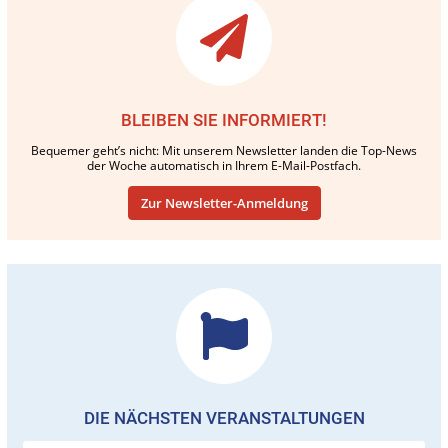
BLEIBEN SIE INFORMIERT!
Bequemer geht’s nicht: Mit unserem Newsletter landen die Top-News
der Woche automatisch in Ihrem E-Mail-Postfach.
Zur Newsletter-Anmeldung
DIE NÄCHSTEN VERANSTALTUNGEN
◆ ◆ ◆ ◆ ◆
• WORK REQUEST: Set down every line of text from the items above, word for word and in the same order. Leave out the pictures.

• WRITTEN RESPONSE:
BLEIBEN SIE INFORMIERT!
Bequemer geht’s nicht: Mit unserem Newsletter landen die Top-News
der Woche automatisch in Ihrem E-Mail-Postfach.
Zur Newsletter-Anmeldung
DIE NÄCHSTEN VERANSTALTUNGEN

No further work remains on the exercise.